Comportement exemplaire

Pour ce qui est du ramage, nous nous retrouvons en terrain connu : la base technique de cette auto n'est en effet rien d'autre que la Twingo RS, et ce modèle hérite donc de ses défauts et qualités. Le moteur de 1,6 litre et 133 chevaux, développé par RENAULT SPORT, propose un très bon agrément. Disposant d'un couple généreux à bas régime il permet de conduire souplement en ville et facilite l'utilisation au quotidien de cette sportive finalement très docile. Il possède une belle sonorité grave et donne de la voix lors des montées en régime, mais se montre cependant fatiguant à la longue, avec une ambiance sonore trop élevée à notre goût à haute vitesse. Une des principales qualités de la Twingo RS est celle de son châssis. Notre véhicule d'essai était de plus équipé de l'option "châssis cup" à 450 euros, qui renforce encore l'efficacité de la base RS et magnifie le comportement de l'auto. Cette petite puce est alors un vrai rail, à l'aise et joueuse en toutes circonstances et on ne peut que regretter la puissance finalement limitée du moteur tant la voiture pourrait facilement supporter 30 chevaux de plus. Vous serez sans doute un petit peu secoués sur mauvaise route car le raffermissement des suspensions est très prononcé, mais vous resterez très bien maintenus dans les sièges baquets lors des virages serrés. Au chapitre des défauts, outre l'ambiance sonore trop élevée, on notera une consommation importante eu égard au petit gabarit de l'auto, celle-ci n'étant pas favorisée par la boîte qui compte seulement cinq vitesses.

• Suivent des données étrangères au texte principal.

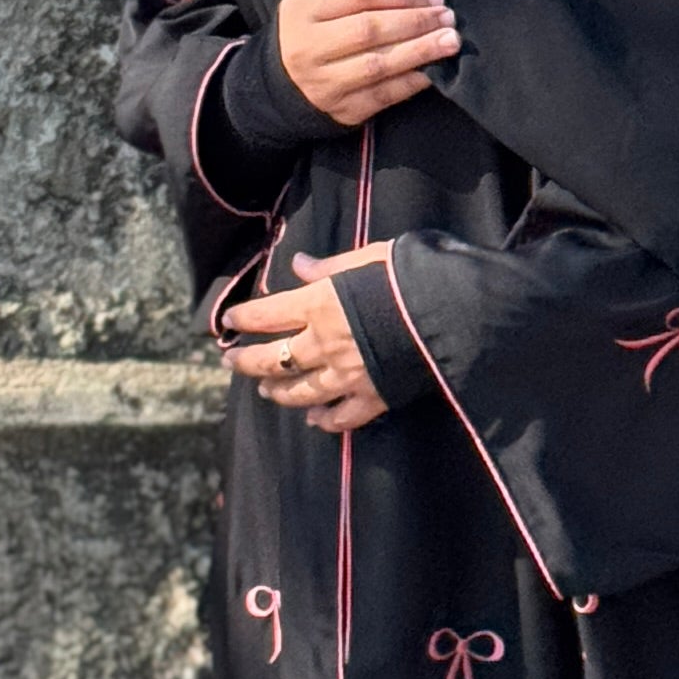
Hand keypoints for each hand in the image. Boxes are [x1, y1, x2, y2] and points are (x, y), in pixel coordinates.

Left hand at [217, 244, 393, 432]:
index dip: (242, 318)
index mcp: (319, 306)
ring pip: (300, 392)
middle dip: (246, 363)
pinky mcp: (373, 397)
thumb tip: (298, 265)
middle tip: (231, 363)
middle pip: (273, 360)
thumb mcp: (368, 259)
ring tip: (266, 392)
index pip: (266, 315)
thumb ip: (330, 268)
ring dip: (278, 392)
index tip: (227, 321)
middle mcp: (324, 345)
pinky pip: (342, 417)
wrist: (451, 313)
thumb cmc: (409, 277)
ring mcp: (347, 376)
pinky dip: (325, 420)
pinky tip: (314, 420)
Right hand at [276, 0, 457, 125]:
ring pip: (378, 64)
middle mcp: (309, 47)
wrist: (277, 87)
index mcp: (304, 10)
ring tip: (450, 41)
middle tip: (449, 18)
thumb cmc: (310, 35)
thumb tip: (421, 1)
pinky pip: (382, 95)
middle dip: (416, 22)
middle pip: (370, 29)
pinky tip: (432, 71)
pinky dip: (411, 82)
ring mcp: (324, 82)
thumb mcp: (318, 5)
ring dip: (420, 52)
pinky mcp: (341, 110)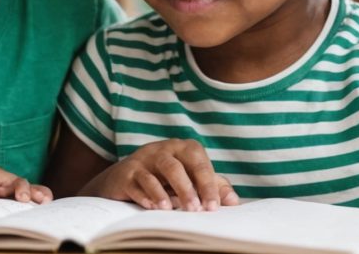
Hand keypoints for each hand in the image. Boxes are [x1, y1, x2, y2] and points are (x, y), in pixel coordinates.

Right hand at [82, 139, 237, 211]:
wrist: (125, 177)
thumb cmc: (165, 177)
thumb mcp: (190, 178)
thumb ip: (213, 186)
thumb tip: (233, 201)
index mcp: (182, 148)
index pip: (198, 163)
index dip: (207, 184)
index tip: (213, 207)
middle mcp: (162, 150)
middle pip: (175, 166)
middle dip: (186, 188)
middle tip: (195, 210)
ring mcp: (142, 160)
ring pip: (154, 173)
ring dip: (163, 193)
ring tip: (171, 210)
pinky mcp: (126, 173)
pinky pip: (135, 183)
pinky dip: (144, 196)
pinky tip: (152, 207)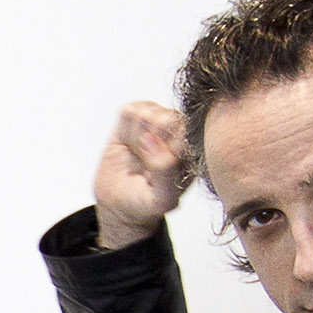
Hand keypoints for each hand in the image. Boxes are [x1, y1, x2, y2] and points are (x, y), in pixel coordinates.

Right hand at [93, 100, 192, 250]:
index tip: (156, 167)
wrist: (119, 202)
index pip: (185, 134)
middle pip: (165, 118)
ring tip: (138, 154)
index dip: (165, 149)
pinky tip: (129, 144)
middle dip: (148, 141)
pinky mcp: (137, 114)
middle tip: (145, 161)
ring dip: (135, 137)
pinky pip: (128, 111)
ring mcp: (158, 119)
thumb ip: (164, 172)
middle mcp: (180, 130)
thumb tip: (151, 139)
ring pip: (145, 112)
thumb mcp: (160, 198)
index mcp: (193, 150)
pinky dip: (124, 129)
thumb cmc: (146, 202)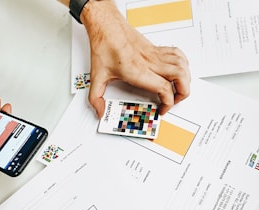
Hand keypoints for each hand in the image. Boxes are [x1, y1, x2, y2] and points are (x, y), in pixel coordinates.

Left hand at [81, 0, 190, 117]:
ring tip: (178, 88)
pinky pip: (177, 54)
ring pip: (182, 64)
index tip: (162, 109)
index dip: (168, 103)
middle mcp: (150, 62)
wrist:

Attention à ne pas mélanger les genres. Cette Twingo Gordini n'est pas une sportive spartiate et exclusive comme ses ancêtres, mais plutôt une "fashion" victime dans une jolie robe de sport moulante. Disposant d'une bonne base technique les fondamentaux sont cependant bien là, et sa présentation flatteuse et soignée pour son prix pourrait bien lui susciter la sympathie des foules.